While I don’t think this is the first time a student loan bankruptcy case has encountered IBR, I’m pretty sure it’s the highest-profile example, so I’m going to call it Bankruptcy 1, IBR 0. Although it’s still a factual matter left to the mercy of bankruptcy judges, they have more leeway to side with a debtor than if the debtor were seriously injured but ineligible for an administrative hardship discharge by the Department of Education. Destitution is enough.

4 comments

  1. Ah, has anyone taken the time to actually read the student loans. Ok, lets not take a loan, what is the option. A lawyer in MA gets 20 per hour. A DA in MA starts at 40K. A 4 year private college is between 150-200k plus grad school. Something is not right. The bubble will burst because it has too. Only then will the needed reform take place.

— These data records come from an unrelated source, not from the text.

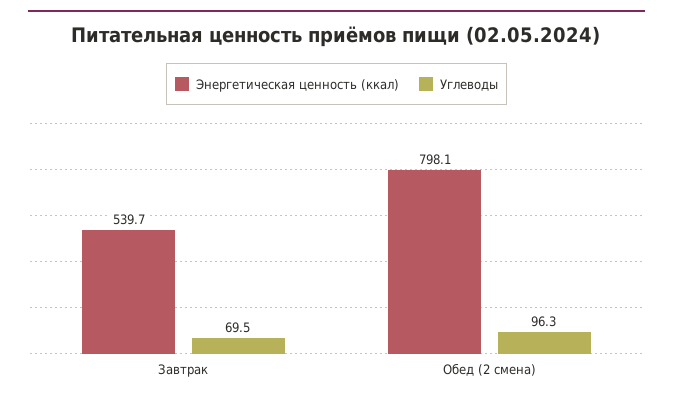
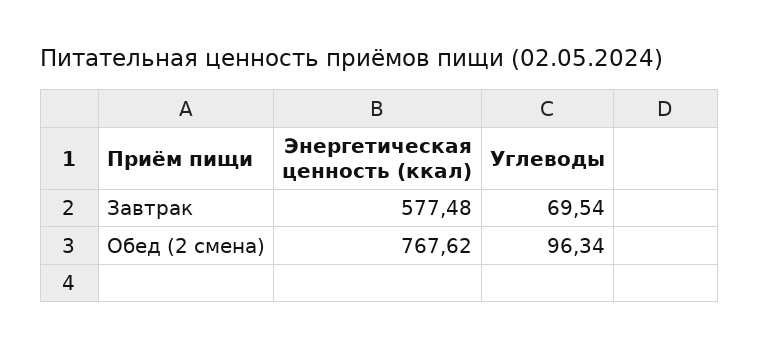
  {
    "Энергетическая ценность (ккал)": {
-     "Завтрак": 539.7,
+     "Завтрак": 577.48,
-     "Обед (2 смена)": 798.1
+     "Обед (2 смена)": 767.62
    },
    "Углеводы": {
      "Завтрак": 69.54,
      "Обед (2 смена)": 96.34
    }
  }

  2. It’s total bullcrap, man. Nobody ever claimed that IBR “repealed” the “undue hardship” test. But it’s fairly obvious that the standard for undue hardship is higher than being (1) a warm body with (2) a low income.

    200 resumes in 10 years is a less than 2 per month.

    And Manion is right to be concerned. If people are able to convert their student loans into “retroactive full-ride scholarships,” where is that money supposed to COME from, exactly? They say that you should never use student loan money to buy a pizza, because that pizza will in the long run cost you something like $100. Krieger ate that pizza back in 1986. It’s gone. Now the taxpayers are supposed to “eat” the $100 bill.

    Apparently.

  3. “200 resumes in 10 years is a less than 2 per month.”

    What I can see happening is that she got her paralegal certificate, believing all the hype about the value of education. She sent out those 200 resumes in a short span of time, with zero results. She gave up, disheartened, and dropped out of society again. I don’t blame her. We’re looking at someone in their early forties, no employment history, no contacts. Even if she had persisted her chance of finding a job would have been very low.

    The question is – how did she get the loan when her chances of getting a job was so small? Even mid/early 2000’s the paralegal job market was fairly saturated. ejtorres is right, the whole education loan system is out of whack.